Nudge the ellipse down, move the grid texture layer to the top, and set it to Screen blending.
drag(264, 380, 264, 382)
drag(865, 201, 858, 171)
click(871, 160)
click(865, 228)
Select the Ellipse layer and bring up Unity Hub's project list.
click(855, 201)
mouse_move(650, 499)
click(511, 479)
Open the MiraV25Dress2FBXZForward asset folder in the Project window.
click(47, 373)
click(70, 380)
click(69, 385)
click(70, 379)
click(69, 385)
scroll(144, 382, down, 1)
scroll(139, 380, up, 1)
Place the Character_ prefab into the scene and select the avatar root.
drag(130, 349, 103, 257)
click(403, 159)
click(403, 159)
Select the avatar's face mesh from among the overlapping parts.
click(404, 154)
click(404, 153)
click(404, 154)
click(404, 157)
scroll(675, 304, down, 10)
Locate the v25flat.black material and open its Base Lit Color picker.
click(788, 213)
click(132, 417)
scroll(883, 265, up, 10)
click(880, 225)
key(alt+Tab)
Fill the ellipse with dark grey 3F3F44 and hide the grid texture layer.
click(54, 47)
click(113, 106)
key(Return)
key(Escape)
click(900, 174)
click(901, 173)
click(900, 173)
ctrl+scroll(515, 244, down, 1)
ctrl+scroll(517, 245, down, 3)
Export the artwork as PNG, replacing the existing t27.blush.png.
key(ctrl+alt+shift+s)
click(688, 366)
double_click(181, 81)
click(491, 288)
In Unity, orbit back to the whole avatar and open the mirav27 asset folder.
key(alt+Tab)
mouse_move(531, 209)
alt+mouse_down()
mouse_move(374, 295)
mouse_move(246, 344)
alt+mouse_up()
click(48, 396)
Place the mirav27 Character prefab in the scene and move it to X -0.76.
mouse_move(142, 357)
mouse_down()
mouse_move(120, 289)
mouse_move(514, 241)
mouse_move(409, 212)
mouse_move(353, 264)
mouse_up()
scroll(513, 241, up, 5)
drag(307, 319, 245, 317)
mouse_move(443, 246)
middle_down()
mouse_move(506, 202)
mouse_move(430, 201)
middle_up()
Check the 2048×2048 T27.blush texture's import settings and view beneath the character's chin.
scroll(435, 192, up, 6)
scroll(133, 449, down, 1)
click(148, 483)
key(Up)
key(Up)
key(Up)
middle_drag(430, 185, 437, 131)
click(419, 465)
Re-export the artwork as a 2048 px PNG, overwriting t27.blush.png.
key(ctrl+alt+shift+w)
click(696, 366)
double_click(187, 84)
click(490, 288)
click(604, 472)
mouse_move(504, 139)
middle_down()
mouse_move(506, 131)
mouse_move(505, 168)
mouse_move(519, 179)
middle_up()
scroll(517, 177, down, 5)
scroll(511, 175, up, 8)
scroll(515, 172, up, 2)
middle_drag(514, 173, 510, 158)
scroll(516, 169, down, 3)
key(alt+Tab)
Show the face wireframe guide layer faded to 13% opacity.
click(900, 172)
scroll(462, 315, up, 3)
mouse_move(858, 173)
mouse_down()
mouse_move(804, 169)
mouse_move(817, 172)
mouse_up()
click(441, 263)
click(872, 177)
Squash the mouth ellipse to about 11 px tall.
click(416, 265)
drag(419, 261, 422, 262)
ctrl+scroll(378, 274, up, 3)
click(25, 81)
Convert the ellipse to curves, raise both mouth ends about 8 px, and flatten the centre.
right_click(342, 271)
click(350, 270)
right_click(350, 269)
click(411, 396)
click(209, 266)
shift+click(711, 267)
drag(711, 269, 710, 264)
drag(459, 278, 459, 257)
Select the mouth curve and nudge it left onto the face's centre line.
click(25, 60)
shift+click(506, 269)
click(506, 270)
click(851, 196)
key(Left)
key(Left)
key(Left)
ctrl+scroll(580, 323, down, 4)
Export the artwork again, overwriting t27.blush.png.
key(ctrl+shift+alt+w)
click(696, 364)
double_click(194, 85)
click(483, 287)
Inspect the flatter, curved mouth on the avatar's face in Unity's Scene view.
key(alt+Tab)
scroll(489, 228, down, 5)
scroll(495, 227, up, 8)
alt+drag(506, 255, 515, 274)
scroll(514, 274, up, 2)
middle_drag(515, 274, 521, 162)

What is required:
Some lines above hold the word "grid". Copy all of them.

Task response:
Nudge the ellipse down, move the grid texture layer to the top, and set it to Screen blending.
Fill the ellipse with dark grey 3F3F44 and hide the grid texture layer.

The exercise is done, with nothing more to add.